Dans tout cela je ne parle évidemment pas des pays créoles, dont la structuration a subi un processus très différent.
Jean-Louis Palierne
paliernejl@wanadoo.fr

eliazar
Messages : 806
Inscription : jeu. 19 juin 2003 11:02
Localisation : NICE

Francophonie Orthodoxe

Message par eliazar » mer. 24 sept. 2003 16:43

Cher Claude,
Je reconnais que j’ai eu tort de trop passionner le débat sur l’Histoire de France, qui n’était somme toute qu’un sujet parallèle – et je vous en demande pardon, à vous mais plus encore à ces paysans alsaciens émigrés après 1871, vos ancêtres Je ne demande aucune circonstance atténuante ! … mais je risque un rappel à mi-voix : c’est qu’il n’existe pas d’Histoire (et encore moins de passionné d’Histoire) qui soit « neutre »…

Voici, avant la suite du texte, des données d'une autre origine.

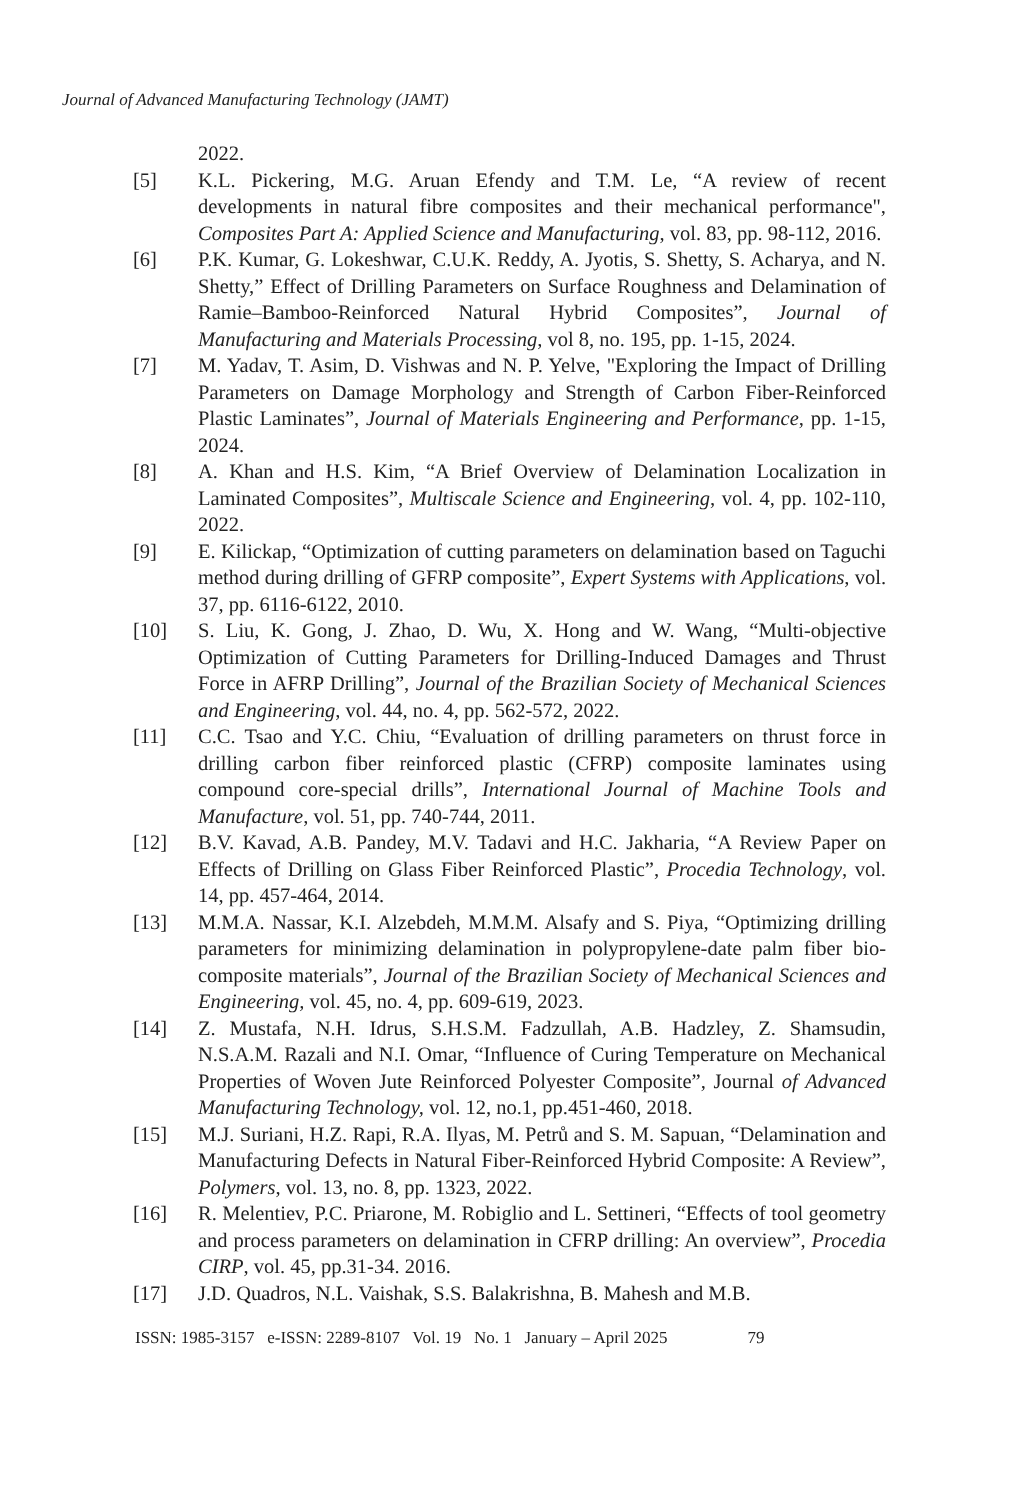Journal of Advanced Manufacturing Technology (JAMT)
2022.
[5] K.L. Pickering, M.G. Aruan Efendy and T.M. Le, “A review of recent developments in natural fibre composites and their mechanical performance", Composites Part A: Applied Science and Manufacturing, vol. 83, pp. 98-112, 2016.
[6] P.K. Kumar, G. Lokeshwar, C.U.K. Reddy, A. Jyotis, S. Shetty, S. Acharya, and N. Shetty,” Effect of Drilling Parameters on Surface Roughness and Delamination of Ramie–Bamboo-Reinforced Natural Hybrid Composites”, Journal of Manufacturing and Materials Processing, vol 8, no. 195, pp. 1-15, 2024.
[7] M. Yadav, T. Asim, D. Vishwas and N. P. Yelve, "Exploring the Impact of Drilling Parameters on Damage Morphology and Strength of Carbon Fiber-Reinforced Plastic Laminates”, Journal of Materials Engineering and Performance, pp. 1-15, 2024.
[8] A. Khan and H.S. Kim, “A Brief Overview of Delamination Localization in Laminated Composites”, Multiscale Science and Engineering, vol. 4, pp. 102-110, 2022.
[9] E. Kilickap, “Optimization of cutting parameters on delamination based on Taguchi method during drilling of GFRP composite”, Expert Systems with Applications, vol. 37, pp. 6116-6122, 2010.
[10] S. Liu, K. Gong, J. Zhao, D. Wu, X. Hong and W. Wang, “Multi-objective Optimization of Cutting Parameters for Drilling-Induced Damages and Thrust Force in AFRP Drilling”, Journal of the Brazilian Society of Mechanical Sciences and Engineering, vol. 44, no. 4, pp. 562-572, 2022.
[11] C.C. Tsao and Y.C. Chiu, “Evaluation of drilling parameters on thrust force in drilling carbon fiber reinforced plastic (CFRP) composite laminates using compound core-special drills”, International Journal of Machine Tools and Manufacture, vol. 51, pp. 740-744, 2011.
[12] B.V. Kavad, A.B. Pandey, M.V. Tadavi and H.C. Jakharia, “A Review Paper on Effects of Drilling on Glass Fiber Reinforced Plastic”, Procedia Technology, vol. 14, pp. 457-464, 2014.
[13] M.M.A. Nassar, K.I. Alzebdeh, M.M.M. Alsafy and S. Piya, “Optimizing drilling parameters for minimizing delamination in polypropylene-date palm fiber bio-composite materials”, Journal of the Brazilian Society of Mechanical Sciences and Engineering, vol. 45, no. 4, pp. 609-619, 2023.
[14] Z. Mustafa, N.H. Idrus, S.H.S.M. Fadzullah, A.B. Hadzley, Z. Shamsudin, N.S.A.M. Razali and N.I. Omar, “Influence of Curing Temperature on Mechanical Properties of Woven Jute Reinforced Polyester Composite”, Journal of Advanced Manufacturing Technology, vol. 12, no.1, pp.451-460, 2018.
[15] M.J. Suriani, H.Z. Rapi, R.A. Ilyas, M. Petrů and S. M. Sapuan, “Delamination and Manufacturing Defects in Natural Fiber-Reinforced Hybrid Composite: A Review”, Polymers, vol. 13, no. 8, pp. 1323, 2022.
[16] R. Melentiev, P.C. Priarone, M. Robiglio and L. Settineri, “Effects of tool geometry and process parameters on delamination in CFRP drilling: An overview”, Procedia CIRP, vol. 45, pp.31-34. 2016.
[17] J.D. Quadros, N.L. Vaishak, S.S. Balakrishna, B. Mahesh and M.B.
ISSN: 1985-3157 e-ISSN: 2289-8107 Vol. 19 No. 1 January – April 2025 79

A votre grano salis, me permettrez-vous alors de joindre mon grain de piment ? Car si vous pensez que « Bien sûr, nos visions de l'Histoire sont irréconciliables », ce n’est pas mon opinion : je crois plutôt que nos deux points de vue (comme ceux des deux yeux) ne peuvent que la rendre plus compréhensible, en lui donnant un relief plus accentué, une « troisième dimension » en quelque sorte. C’est ce qui me fait défendre la gauche quand je parle avec des amis de droite, et inversement. Je ne trouve aucun plaisir aux opinions absolues, à part 2 et 2 font 4.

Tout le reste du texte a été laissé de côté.